_Passage given_

** begin **

One of the land and space management standard was to look at the consistency of the land use based on the building coverage coefficient regulation, beside the other consistency based on the local administrative regulation (referring to the Depok Urban Land Planning). Almost all neighborhoods did not occupy the dangerous area such as the precipitous ground (steep), the hollow ground and were not pass through by the high voltage wiring. This generally means, the three research area had a fine assessment in the land and space management.
Generally the in-depth interview came up with: all structures quantity was moderate except play grounds, street lamps and waste depots were found poor. All structure services were fine, except waste depots/removal. On the average the strictures condition were tine except play grounds, street lanes and waste depots/removal were poor. Sport fields and water plumbing were considered moderate.
The point assessment the number (50), the condition (30), and the services (20). The point assessment of the number was higher because the measurement of the structure and the infrastructure was the range of the public services, which mean how well these factors sewed the community. Then the condition of the structure and the infrastructure, which referred to the material or physical maintenance, and the public services referred to the human interaction relationship in providing the public services.

** end **

_Work required_
Continue the passage above on assessing land use and community infrastructure in the three Depok research areas, starting right after its final sentence.

_Data block_
** begin **

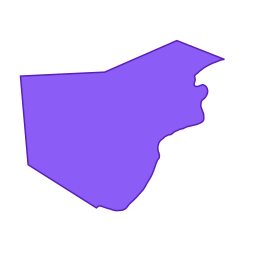 the district of Mahaut, Praslin, Saint Lucia, rotated 263°
{"feature_id": "8701671B93430889647256", "entity_name": "Mahaut", "entity_type": "district", "adm_level": 2, "iso_a3": "LCA", "parent_name": "Saint Lucia", "parent_adm1": "Praslin", "projection": "albers", "projection_center": [-60.958, 13.843], "detail": "fine", "context": "isolated", "style": "filled", "palette": "violet", "viewbox_px": 256, "rotation_deg": 263, "n_neighbors": 0, "source": "geoboundaries", "source_scale": "gbopen_adm2", "svg_char_len": 3391}
<svg xmlns="http://www.w3.org/2000/svg" viewBox="0 0 256 256"><g transform="rotate(263 128 128)"><path d="M184.4,231.5L184.6,231.6L208.8,187.1L208.7,186.7L186.3,111.7L189.2,73.4L192.6,27.6L103.7,24.4L52.6,86.9L52.8,87.1L52.9,87.3L53.0,87.5L53.4,88.1L53.5,88.2L53.6,88.4L53.7,88.6L53.8,88.7L54.0,89.1L54.1,89.5L54.1,89.9L54.1,90.2L54.1,90.5L54.1,90.8L54.0,91.1L53.9,91.2L53.8,91.6L53.7,91.8L53.6,92.1L53.5,92.4L53.3,92.6L53.2,92.9L53.1,93.1L53.0,93.4L52.8,93.7L52.7,93.9L52.7,94.0L52.5,94.4L52.4,94.5L52.1,95.1L52.1,95.3L51.9,95.5L51.7,96.1L51.6,96.3L51.4,96.6L51.3,96.8L51.2,97.0L51.1,97.3L50.9,97.5L50.8,97.8L50.7,98.0L50.6,98.3L50.5,98.6L50.4,98.7L50.4,98.9L50.3,99.1L50.2,99.3L50.1,99.6L50.0,100.0L49.9,100.1L49.8,100.3L49.7,100.5L49.6,100.9L49.4,101.2L49.2,101.5L49.0,101.9L48.9,102.2L48.8,102.4L48.6,102.8L48.5,103.0L48.4,103.4L48.2,103.7L48.1,104.0L48.0,104.3L47.9,104.5L47.8,104.9L47.7,105.1L47.6,105.4L47.6,105.7L47.5,105.9L47.5,106.0L47.4,106.5L47.3,106.8L47.3,107.2L47.3,107.6L47.3,108.1L47.3,108.4L47.2,108.8L47.2,109.1L47.2,109.4L47.2,109.6L47.2,109.8L47.2,110.2L47.2,110.3L47.2,110.7L47.2,110.9L47.2,111.1L47.2,111.3L47.2,111.5L47.2,112.0L47.2,112.3L47.2,112.7L47.2,112.9L47.3,113.1L47.4,113.5L47.5,113.6L47.5,113.8L47.6,114.1L47.7,114.3L47.8,114.6L47.9,115.0L48.0,115.3L48.2,115.5L48.3,115.9L48.4,116.1L48.6,116.3L48.8,116.5L49.1,116.9L49.3,117.1L49.5,117.3L49.9,117.6L50.1,117.9L50.3,118.0L50.5,118.3L50.9,118.6L51.3,118.9L51.5,119.2L51.7,119.3L52.0,119.6L52.3,120.0L52.6,120.4L52.8,120.6L53.0,120.9L53.1,121.1L53.2,121.3L53.5,121.6L53.8,122.0L54.0,122.3L54.3,122.7L54.5,123.0L54.8,123.4L54.9,123.6L55.0,123.7L55.1,123.9L55.2,124.0L55.3,124.2L55.6,124.5L55.9,125.0L56.0,125.1L56.2,125.3L56.3,125.5L56.7,126.0L56.8,126.2L57.1,126.5L57.3,126.8L57.6,127.1L57.8,127.4L58.0,127.7L58.2,127.9L58.3,128.0L58.6,128.4L58.9,128.7L59.1,128.9L59.4,129.2L59.7,129.6L59.9,129.8L60.2,130.2L60.5,130.5L60.9,130.9L61.3,131.3L61.6,131.7L61.8,132.0L62.0,132.3L62.2,132.5L62.4,132.7L62.8,133.1L63.0,133.4L63.3,133.7L63.6,134.0L63.8,134.3L64.0,134.5L64.3,134.8L64.6,135.2L64.8,135.3L65.0,135.5L65.2,135.8L65.5,136.0L65.9,136.4L66.2,136.6L66.4,136.8L66.7,137.1L66.8,137.2L71.1,140.3L74.8,143.2L76.7,144.7L80.0,146.8L82.8,148.3L89.3,151.5L91.9,153.0L93.1,153.8L94.2,155.1L94.9,155.4L97.1,155.9L98.7,155.6L99.8,155.6L100.6,155.2L102.1,155.1L105.3,155.2L106.5,155.6L108.4,156.3L109.7,157.0L111.2,158.2L112.6,160.1L114.0,162.4L114.9,163.5L115.5,165.2L116.2,167.3L116.3,169.9L117.3,171.6L117.9,172.3L119.0,174.6L119.5,176.8L120.4,179.1L120.7,182.6L121.5,184.8L122.1,186.8L122.2,188.3L122.6,191.6L123.0,195.3L123.2,197.1L123.7,198.6L124.0,200.0L124.2,200.4L124.8,201.8L125.3,202.7L125.7,203.1L126.1,203.6L126.8,204.0L128.0,204.4L128.7,204.5L130.2,204.6L131.8,204.7L132.9,204.7L135.0,204.2L138.8,203.3L139.7,203.1L141.1,203.0L142.4,203.2L144.0,203.5L145.6,204.2L146.7,205.0L148.0,207.3L149.6,209.0L151.5,210.4L153.2,211.2L155.0,211.6L157.0,211.5L159.3,210.8L160.2,210.0L161.0,209.2L161.8,207.6L161.9,207.0L161.2,204.4L160.8,202.9L160.8,201.0L161.4,199.5L162.5,198.9L163.1,198.9L164.1,199.1L166.7,200.2L167.2,200.4L168.8,200.6L170.6,200.5L171.8,200.4L172.7,201.4L173.5,202.7L174.4,204.2L176.0,206.4L176.4,207.2L178.5,210.7L179.9,213.9L181.3,217.8L182.1,220.1L182.5,222.1L183.3,224.9L183.9,227.5L184.1,228.2L184.3,229.2L184.3,231.4L184.4,231.5Z" fill="#8b5cf6" stroke="#5b21b6" stroke-width="1.5"/></g></svg>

** end **

_Written answer_
The social interaction/relationship, generally based on the respondents' interview about the harmony of the neighborhoods, was fine. The security and amenity factors which could affect the social issue in this research was generally graded fine enough, meaning that respondents of the two amongst three research area dill considered them relatively fine.
Conclusions:
1. The primary data collection showed that most of the respondents go to work or have their activities in Jakarta, and the reasons for their migration were the low-cost land/houses and the better new conditions. Hence the Depok City was the suburbs of DKI Jakarta.
2 The problem on the housing quality variables was the infringement of the building coverage coefficient regulations. This happened because most of the respondents extended their houses by adding rooms horizontally utilizing their land.
3. The portrayal of the land and space management in the issue of settlement environment quality change dug out from this research was still parallel to the recent land use planning (Depok Urban Land Planning Year 2000).
4. The lacking of educational and health facilities based on the ratio of population number and minimum facilities required and the problems of those based on the quantity and the condition came up at the in-depth interviews, e.g. playgrounds, street lamps, and waste removal. These were presumed as a result of uneven distribution of the public facilities and the unavailability of structure by the local government.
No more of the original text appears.